Arte

Pernas

Pernas
Arte de Luana Plebani

Ela passou e eu só vi as pernas. Tava deitado na areia. Virado da noite. Amanhecendo ali em curto-circuito. Abri os olhos quando ela pisou a um palmo da minha orelha. E foi pisando rente a meu corpo. E quase tropeçou no meu pé. Vi ela de costas. Com chapéu e uma blusa cheia de cores. E pernas nuas. Fazendo zigue-zague na praia lotada até sumir na multidão.

Me levantei. Ou quase. Sentei com as mãos pra trás. Água, onde tava a água? Olhei em volta. A praia explodindo em cores. O branco da areia mole. O sol incendiando a visão inteira, inclusive o azul do mar. Água, água, não tinha água? A praia começou a girar. Milhares de pontos coloridos num turbilhão. Fechei os olhos. Tateei procurando por água. Levantei de fato e andei bambo entre os tantos corpos até o mar.

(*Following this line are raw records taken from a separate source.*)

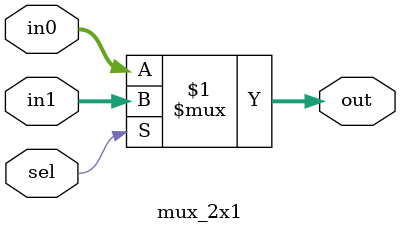
<source format=v>

module mux_2x1(
  sel,
  in0,
  in1,
  out
);

// *****************************************************************************
parameter LEN         = 8;

// *****************************************************************************
input                  sel;
input     [LEN-1 : 0]  in0;
input     [LEN-1 : 0]  in1;
output    [LEN-1 : 0]  out;

// *****************************************************************************
assign out = (sel) ? in1 : in0;

endmodule

</source>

Tudo então se acalmou. Um mergulho na água gelada e veio a lucidez. Os pensamentos e as memórias, a noite anterior em quadros na parede, meus pedaços amarrados na teia de aranha: eu, meu corpo, meu ser indivisível sob o sol. Respirei. Me lembrei do futuro, de meu novo projeto, daquilo que agora consumia toda minha atenção: aquelas pernas.

Saí do mar procurando. Duas pernas entre milhares de outras. Duas pernas que vi ao despertar do sono ou do transe. Uma agulha no palheiro? Duas? Não pensei na dificuldade da procura. Não perdi tempo apreciando outras pernas. Eu buscava aquelas. Eu me lembrava dos detalhes. O ângulo das coxas. A palidez da pele atrás dos joelhos. As panturrilhas tensas. Os cumes dos tornozelos. Não tinha outras pistas. Nenhum adereço e nenhuma tatoo e nem mesmo a cor das unhas. Em minha memória havia apenas as duas pernas nuas e imaculadas. Os pelos. A pele. Os músculos. Os ossos.

De repente achei. Elas estavam sobre uma enorme toalha branca entre outras tantas pernas em volta dum guarda-sol. Agora sem blusa e chapéu, ela mostrava as costas nuas e a tez eriçada da nuca. Meu olhar tateava seu corpo como a ponta dum pincel. A nuca. As costas. A bunda. A cortina sacana do biquíni. E depois dum salto os tornozelos. Cada fibra da panturrilha. O futuro escrito nas linhas atrás dos joelhos. As coxas se aproximando mais e mais e mais.

Quando levantei a vista, todos em volta me olhavam em silêncio. Uns irados, outros boquiabertos. Todos menos ela, que só então se virou. Apoiada sobre os cotovelos, ergueu os óculos. Me olhou por um instante. Um longo instante. E sorriu.

Werner Schön

Werner Schön tenta fazer literatura. Em Jaraguá do Sul.